**WORK REQUIRED:** The entries below are to be written out exactly, with no images included.

──────── RECORDS FOR THE TASK ────────

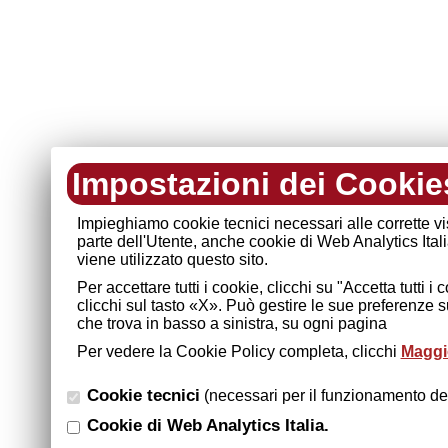
Impostazioni dei Cookie
Impieghiamo cookie tecnici necessari alle corrette v
parte dell'Utente, anche cookie di Web Analytics Ital
viene utilizzato questo sito.
Per accettare tutti i cookie, clicchi su "Accetta tutti 
clicchi sul tasto «X». Può gestire le sue preferenze 
che trova in basso a sinistra, su ogni pagina
Per vedere la Cookie Policy completa, clicchi
Maggio
Cookie tecnici
(necessari per il funzionamento del
Cookie di Web Analytics Italia.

────────

**ANSWER TO THIS TASK:**
Impostazioni dei Cookie
Impieghiamo cookie tecnici necessari alle corrette v
parte dell'Utente, anche cookie di Web Analytics Ital
viene utilizzato questo sito.
Per accettare tutti i cookie, clicchi su "Accetta tutti 
clicchi sul tasto «X». Può gestire le sue preferenze 
che trova in basso a sinistra, su ogni pagina
Per vedere la Cookie Policy completa, clicchi
Maggio
Cookie tecnici
(necessari per il funzionamento del
Cookie di Web Analytics Italia.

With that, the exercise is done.